In a rare move, the U.S. Treasury Department's Office of Foreign Asset Control (OFAC) granted a license to the Princeton, New Jersey-based American-Iranian Council (AIC) to operate in Iran.
A U.S. official said the decision to allow the NGO to go to Iran was "carefully reviewed" within the U.S. government.
"We want to encourage this kind of cultural exchange and mutual understanding" between the U.S. and Iranian people "while trying to isolate the regime," said the official, speaking on condition of anonymity.
The United States is at loggerheads with Tehran on a range of issues, including Iran's nuclear program, which the West suspects is aimed at building an atomic bomb. Tehran argues it is for peaceful power purposes.
The two nations have been antagonists since the Islamic Revolution in Iran in 1979 and the seizure of the U.S. embassy in Tehran.
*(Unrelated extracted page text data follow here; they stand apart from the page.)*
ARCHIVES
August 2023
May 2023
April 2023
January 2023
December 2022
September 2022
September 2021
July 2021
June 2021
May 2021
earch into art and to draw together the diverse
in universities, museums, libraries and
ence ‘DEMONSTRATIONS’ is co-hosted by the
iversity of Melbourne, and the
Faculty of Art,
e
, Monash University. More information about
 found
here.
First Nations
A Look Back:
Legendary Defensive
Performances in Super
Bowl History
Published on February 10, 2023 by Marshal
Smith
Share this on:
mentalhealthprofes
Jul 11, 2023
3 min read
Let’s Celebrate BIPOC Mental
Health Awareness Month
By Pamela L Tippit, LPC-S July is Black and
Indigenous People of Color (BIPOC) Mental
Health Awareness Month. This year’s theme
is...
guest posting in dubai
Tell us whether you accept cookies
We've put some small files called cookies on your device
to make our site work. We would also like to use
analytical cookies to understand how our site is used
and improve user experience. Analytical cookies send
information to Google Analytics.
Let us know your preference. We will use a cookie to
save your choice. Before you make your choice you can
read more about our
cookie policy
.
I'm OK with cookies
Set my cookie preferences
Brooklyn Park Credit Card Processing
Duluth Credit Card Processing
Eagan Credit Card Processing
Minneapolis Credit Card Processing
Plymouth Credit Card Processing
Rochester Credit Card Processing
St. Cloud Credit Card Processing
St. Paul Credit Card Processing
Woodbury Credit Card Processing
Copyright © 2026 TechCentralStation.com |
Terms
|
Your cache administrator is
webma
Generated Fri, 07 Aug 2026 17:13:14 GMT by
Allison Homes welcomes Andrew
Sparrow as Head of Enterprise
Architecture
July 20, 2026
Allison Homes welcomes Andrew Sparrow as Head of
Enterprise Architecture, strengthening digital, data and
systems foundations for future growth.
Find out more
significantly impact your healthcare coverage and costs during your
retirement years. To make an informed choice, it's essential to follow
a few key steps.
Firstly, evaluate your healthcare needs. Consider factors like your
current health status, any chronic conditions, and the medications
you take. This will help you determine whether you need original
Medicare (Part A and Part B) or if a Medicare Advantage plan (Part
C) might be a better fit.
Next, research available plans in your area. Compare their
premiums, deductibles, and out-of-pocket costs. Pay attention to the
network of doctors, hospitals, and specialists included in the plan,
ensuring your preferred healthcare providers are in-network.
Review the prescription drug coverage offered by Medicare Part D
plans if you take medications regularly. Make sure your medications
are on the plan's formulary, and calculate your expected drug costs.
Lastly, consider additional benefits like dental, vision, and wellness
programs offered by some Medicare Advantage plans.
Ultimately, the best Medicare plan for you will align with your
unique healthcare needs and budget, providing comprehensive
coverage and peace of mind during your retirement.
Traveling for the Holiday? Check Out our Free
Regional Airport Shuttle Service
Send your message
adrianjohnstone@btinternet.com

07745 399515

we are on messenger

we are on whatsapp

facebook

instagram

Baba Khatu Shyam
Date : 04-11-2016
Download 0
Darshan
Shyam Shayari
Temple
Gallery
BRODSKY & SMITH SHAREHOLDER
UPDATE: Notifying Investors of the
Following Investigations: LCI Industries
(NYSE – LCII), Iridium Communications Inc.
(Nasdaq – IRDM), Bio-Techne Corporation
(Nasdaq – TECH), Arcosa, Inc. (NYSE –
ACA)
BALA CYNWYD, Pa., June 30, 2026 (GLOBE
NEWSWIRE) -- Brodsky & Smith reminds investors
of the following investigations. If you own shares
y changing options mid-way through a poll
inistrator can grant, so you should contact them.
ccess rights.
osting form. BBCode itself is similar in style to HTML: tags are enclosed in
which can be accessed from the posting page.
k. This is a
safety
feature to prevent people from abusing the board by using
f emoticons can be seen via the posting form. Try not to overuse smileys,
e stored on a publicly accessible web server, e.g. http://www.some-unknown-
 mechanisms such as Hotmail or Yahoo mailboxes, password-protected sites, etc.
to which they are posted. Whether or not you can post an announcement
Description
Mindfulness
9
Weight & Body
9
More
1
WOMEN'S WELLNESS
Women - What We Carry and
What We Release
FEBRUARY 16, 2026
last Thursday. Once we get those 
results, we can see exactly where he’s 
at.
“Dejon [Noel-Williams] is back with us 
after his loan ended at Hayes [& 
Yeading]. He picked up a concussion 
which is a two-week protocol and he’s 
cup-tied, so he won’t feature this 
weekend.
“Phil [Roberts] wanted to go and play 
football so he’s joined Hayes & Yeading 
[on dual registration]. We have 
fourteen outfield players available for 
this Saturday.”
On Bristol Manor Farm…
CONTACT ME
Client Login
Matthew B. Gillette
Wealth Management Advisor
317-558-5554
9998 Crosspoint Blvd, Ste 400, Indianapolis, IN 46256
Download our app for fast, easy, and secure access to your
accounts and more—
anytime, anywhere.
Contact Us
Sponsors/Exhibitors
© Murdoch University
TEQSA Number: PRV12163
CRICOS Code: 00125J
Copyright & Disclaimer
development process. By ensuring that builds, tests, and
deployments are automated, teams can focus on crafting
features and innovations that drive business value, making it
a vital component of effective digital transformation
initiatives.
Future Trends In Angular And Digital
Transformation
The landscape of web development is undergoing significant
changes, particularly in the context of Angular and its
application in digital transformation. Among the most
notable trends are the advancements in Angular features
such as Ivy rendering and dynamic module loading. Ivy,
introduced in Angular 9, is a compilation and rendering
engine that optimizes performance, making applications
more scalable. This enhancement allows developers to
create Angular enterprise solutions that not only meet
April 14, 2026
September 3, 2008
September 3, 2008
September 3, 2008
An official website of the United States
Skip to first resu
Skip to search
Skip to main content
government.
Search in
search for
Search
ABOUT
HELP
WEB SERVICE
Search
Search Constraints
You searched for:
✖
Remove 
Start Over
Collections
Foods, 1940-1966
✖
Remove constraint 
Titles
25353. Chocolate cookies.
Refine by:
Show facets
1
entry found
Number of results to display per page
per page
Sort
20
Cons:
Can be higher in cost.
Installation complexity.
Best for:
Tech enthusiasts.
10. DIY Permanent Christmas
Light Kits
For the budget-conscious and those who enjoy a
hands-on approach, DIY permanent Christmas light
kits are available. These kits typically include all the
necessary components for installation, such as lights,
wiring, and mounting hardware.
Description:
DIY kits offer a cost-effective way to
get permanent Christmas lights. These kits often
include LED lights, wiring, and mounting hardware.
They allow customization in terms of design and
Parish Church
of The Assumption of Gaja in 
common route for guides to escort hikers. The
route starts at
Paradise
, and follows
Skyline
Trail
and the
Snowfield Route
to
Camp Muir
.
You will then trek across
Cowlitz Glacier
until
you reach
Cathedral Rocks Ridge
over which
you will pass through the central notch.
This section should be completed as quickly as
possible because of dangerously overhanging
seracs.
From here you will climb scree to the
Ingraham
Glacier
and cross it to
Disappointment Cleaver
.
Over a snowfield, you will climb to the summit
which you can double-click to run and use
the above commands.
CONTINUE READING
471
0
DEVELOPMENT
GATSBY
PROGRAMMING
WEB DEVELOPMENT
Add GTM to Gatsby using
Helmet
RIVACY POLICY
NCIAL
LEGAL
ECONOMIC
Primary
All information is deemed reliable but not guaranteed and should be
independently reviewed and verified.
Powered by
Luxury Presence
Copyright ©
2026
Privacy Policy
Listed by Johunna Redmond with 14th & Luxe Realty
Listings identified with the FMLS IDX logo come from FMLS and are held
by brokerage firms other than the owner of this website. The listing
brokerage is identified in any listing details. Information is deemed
Switzerland handles U.S. interests in Iran as Washington has no diplomatic ties with Tehran.
The New York Times reported this summer that Secretary of State Condoleezza Rice was seeking the approval of President George W. Bush to establish a U.S. Interests Section in the Iranian capital.
Proponents argue this would give American diplomats an opportunity to observe the country's complex politics firsthand.
"This AIC office is a first step on the path to the institutionalization of a normalized relationship," executive director Brent Lollis said in a statement. "Of special importance is our role in helping to discourage inaccurate portrayals of either nation's government, culture or population."
In the past year Iran charged three visiting Iranian-American scholars with espionage and detained another.
Iran has accused the United States of using intellectuals and others inside the country to undermine the Islamic Republic through what it calls "velvet revolution," a reference to the nonviolent overthrow of Communism in Czechoslovakia in 1989.
The United States has dismissed the accusation and denied that the scholars were spies.